As can be seen in the productions, numerical constants can contain underscores
for readability. Integer and floating point literals may be given in decimal (no
prefix), binary (prefix ``0b``), octal (prefix ``0o`` or ``0c``) and hexadecimal
(prefix ``0x``) notation.

There exists a literal for each numerical type that is
defined. The suffix starting with an apostrophe ('\'') is called a
`type suffix`:idx:. Literals without a type suffix are of the type ``int``,
unless the literal contains a dot or ``E|e`` in which case it is of
type ``float``. For notational convenience the apostrophe of a type suffix
is optional if it is not ambiguous (only hexadecimal floating point literals
with a type suffix can be ambiguous).


The type suffixes are:

=================    =========================
  Type Suffix        Resulting type of literal
=================    =========================
  ``'i8``            int8
  ``'i16``           int16
  ``'i32``           int32
  ``'i64``           int64
  ``'u``             uint
  ``'u8``            uint8
  ``'u16``           uint16
  ``'u32``           uint32
  ``'u64``           uint64
  ``'f``             float32
  ``'d``             float64
  ``'f32``           float32
  ``'f64``           float64
  ``'f128``          float128
=================    =========================

Floating point literals may also be in binary, octal or hexadecimal
notation:
``0B0_10001110100_0000101001000111101011101111111011000101001101001001'f64``
is approximately 1.72826e35 according to the IEEE floating point standard.
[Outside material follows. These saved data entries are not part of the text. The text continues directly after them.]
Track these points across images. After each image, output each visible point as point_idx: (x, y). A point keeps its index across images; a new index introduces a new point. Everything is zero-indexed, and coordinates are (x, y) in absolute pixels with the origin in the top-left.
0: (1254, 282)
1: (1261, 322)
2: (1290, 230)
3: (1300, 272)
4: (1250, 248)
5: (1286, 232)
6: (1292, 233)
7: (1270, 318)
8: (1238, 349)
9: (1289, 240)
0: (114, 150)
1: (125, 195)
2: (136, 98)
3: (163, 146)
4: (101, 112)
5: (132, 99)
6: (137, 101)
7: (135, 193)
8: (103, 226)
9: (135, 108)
Literals are bounds checked so that they fit the datatype. Non base-10
literals are used mainly for flags and bit pattern representations, therefore
bounds checking is done on bit width, not value range. If the literal fits in
the bit width of the datatype, it is accepted.
Hence: 0b10000000'u8 == 0x80'u8 == 128, but, 0b10000000'i8 == 0x80'i8 == -1
instead of causing an overflow error.

Operators
---------

Nim allows user defined operators. An operator is any combination of the
following characters::

       =     +     -     *     /     <     >
       @     $     ~     &     %     |
       !     ?     ^     .     :     \

These keywords are also operators:
``and or not xor shl shr div mod in notin is isnot of``.

`=`:tok:, `:`:tok:, `::`:tok: are not available as general operators; they
are used for other notational purposes.

``*:`` is as a special case the two tokens `*`:tok: and `:`:tok:
(to support ``var v*: T``).


Other tokens
------------

The following strings denote other tokens::

    `   (     )     {     }     [     ]     ,  ;   [.    .]  {.   .}  (.  .)


The `slice`:idx: operator `..`:tok: takes precedence over other tokens that
contain a dot: `{..}`:tok: are the three tokens `{`:tok:, `..`:tok:, `}`:tok:
and not the two tokens `{.`:tok:, `.}`:tok:.